O que você precisa saber em 30 segundos
• Carros BYD com direção autônoma de níveis L3 e L4 chegam ao País em até dois anos.
• Novo chip XUANJI A3 usa litografia de 4 nm e soma 2.100 TOPS de processamento IA.
• Consumo por TOPS 20% menor promete maior autonomia de bateria.
• Cockpit ganha agente de IA com avatares, comandos de voz avançados e compra de serviços.
• Centro de inovação e pista de testes serão instalados no Rio de Janeiro.
Chip XUANJI A3: músculo de IA a bordo
Processar dados de câmeras, radares e LiDAR em tempo real exige um “cérebro” parrudo. O XUANJI A3 atinge 2.100 TOPS, número que encosta nos 2.000 TOPS prometidos pelo recém-anunciado Nvidia Drive Thor, mas dentro de um envelope térmico menor. Para colocar em perspectiva, a plataforma Qualcomm Snapdragon Ride atinge 700 TOPS, enquanto o hardware atual da Tesla trabalha na casa dos 144 TOPS. Esse salto de capacidade significa mais margem para algoritmos complexos de visão computacional, roteamento e tomada de decisão.
Graças ao processo de 4 nm, o A3 promete ser 20% mais econômico por TOPS que o A2, livrando energia para onde o motorista realmente sente: quilômetros extras de autonomia ou recursos de entretenimento de cabine.
Tianshen L3/L4: como funciona a direção autônoma da BYD?
Nos níveis L3 e L4, o veículo já consegue conduzir-se em grande parte do tempo. No modo L3, o motorista ainda precisa estar atento; no L4, a intervenção humana é mínima em rotas homologadas. A BYD integra LiDAR 3D em todos os modelos compatíveis, ampliando a precisão em manobras urbanas, especialmente em estacionamentos automáticos e tráfego pesado.
Para os gamers e entusiastas de hardware, vale a analogia: o LiDAR faz com o ambiente o mesmo que uma GPU de última geração faz com ray tracing—mapeia cada ângulo com profundidade milimétrica, permitindo respostas ultra-rápidas do software.

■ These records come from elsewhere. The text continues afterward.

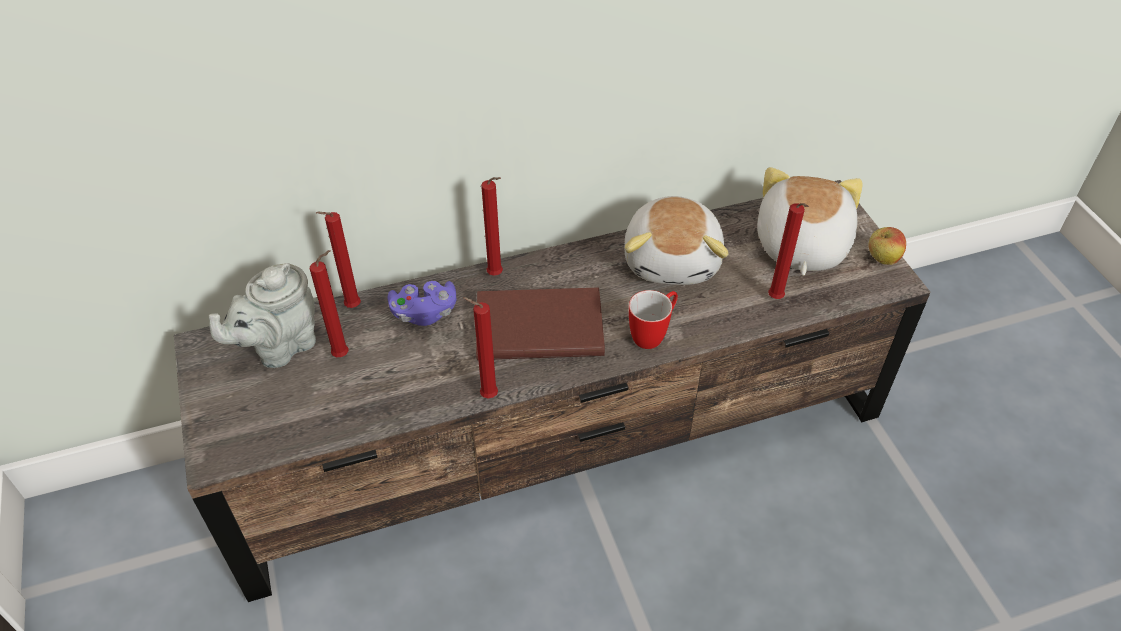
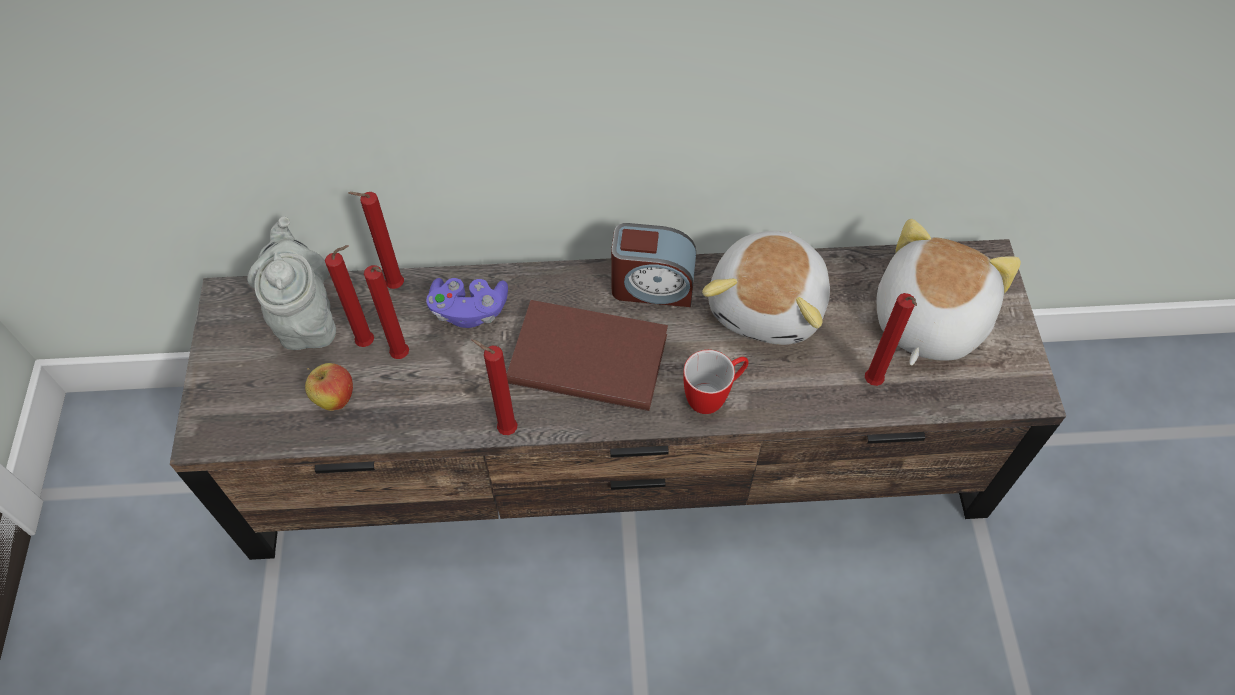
camera: 15 degrees right, 10 degrees up
(280, 347) = (306, 318): grey teapot -> grey teapot turned 105 degrees clockwise
(497, 275) = (562, 281): red candle -> red candle (402, 357)
(573, 264) = (652, 286): none -> alarm clock
(882, 259) = (1021, 359): apple -> apple (335, 398)

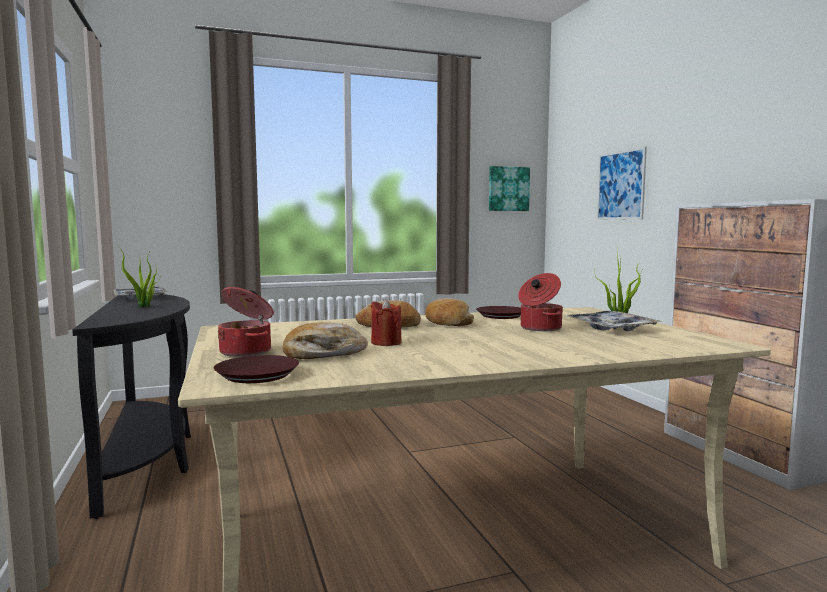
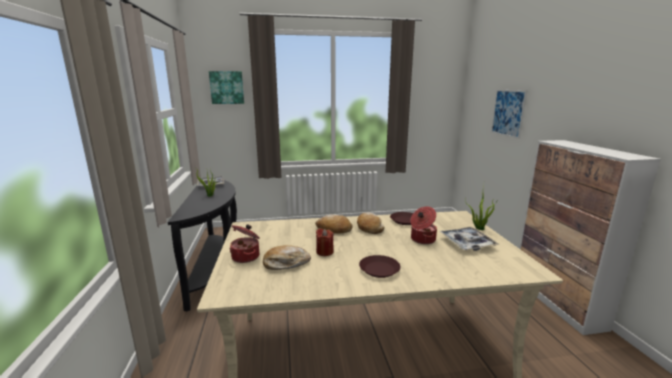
camera: 10 degrees right, 10 degrees up
(257, 375) = (243, 286): brown plate -> brown plate (379, 270)
(508, 189) = (436, 106): picture -> picture (227, 87)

Agente de IA no cockpit: mais do que um assistente de voz
Esqueça comandos limitados. O novo assistente de IA da BYD oferece avatares personalizáveis, controla posição de bancos, climatização, janela—e até compra um café quando você estiver preso no trânsito. É como levar a Alexa e o ChatGPT fundidos ao painel, outra tendência que liga automóveis ao ecossistema de casa inteligente onde mouses, teclados e outros gadgets já conversam entre si.
Imagem: Internet
Por que isso importa para o consumidor brasileiro?

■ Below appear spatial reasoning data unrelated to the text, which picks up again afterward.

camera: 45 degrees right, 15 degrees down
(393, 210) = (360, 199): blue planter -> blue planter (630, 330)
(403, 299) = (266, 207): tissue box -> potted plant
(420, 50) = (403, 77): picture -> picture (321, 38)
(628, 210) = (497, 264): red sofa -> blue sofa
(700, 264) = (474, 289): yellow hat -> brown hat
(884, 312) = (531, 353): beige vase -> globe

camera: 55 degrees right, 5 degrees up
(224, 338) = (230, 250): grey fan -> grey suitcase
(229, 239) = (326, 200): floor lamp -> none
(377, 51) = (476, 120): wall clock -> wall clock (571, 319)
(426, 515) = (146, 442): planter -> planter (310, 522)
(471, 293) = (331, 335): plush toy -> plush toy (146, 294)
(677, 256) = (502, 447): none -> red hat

1. Segurança: mais sensores e poder de processamento reduzem riscos de colisões.
2. Conforto: viagens longas se tornam menos cansativas com direção semiautônoma.
3. Economia: menor consumo energético do chip pode resultar em baterias menores (ou mais baratas) a médio prazo.
4. Ecosistema: integração de IA abre caminho para apps de terceiros, serviços de streaming e até upgrades OTA, similar ao que já vemos em laptops gamer e placas de vídeo RTX com DLSS.
Centro de inovação no RJ: hub para testes e data centers
Para acelerar a adaptação às vias brasileiras, a BYD constrói um complexo no Rio de Janeiro com pista de testes, laboratórios de software e data centers. A estrutura local deve acelerar a validação do Tianshen em cenários de trânsito intenso, chuva tropical e buracos — itens que nenhum simulador estrangeiro reproduz fielmente.
Com a chegada prevista para 2027, o cronograma da BYD coloca pressão sobre concorrentes como GWM, Tesla e até montadoras tradicionais que ainda operam em níveis L2. Se cumprir a meta, a marca chinesa pode repetir no asfalto o que já fez no mercado de ônibus elétricos: sair na frente.
No ritmo em que chips de 4 nm e IA embarcada evoluem, 2027 não parece tão distante assim. Prepare-se para um futuro em que seu carro dirige, estaciona e ainda pode pedir seu cappuccino favorito antes de você chegar.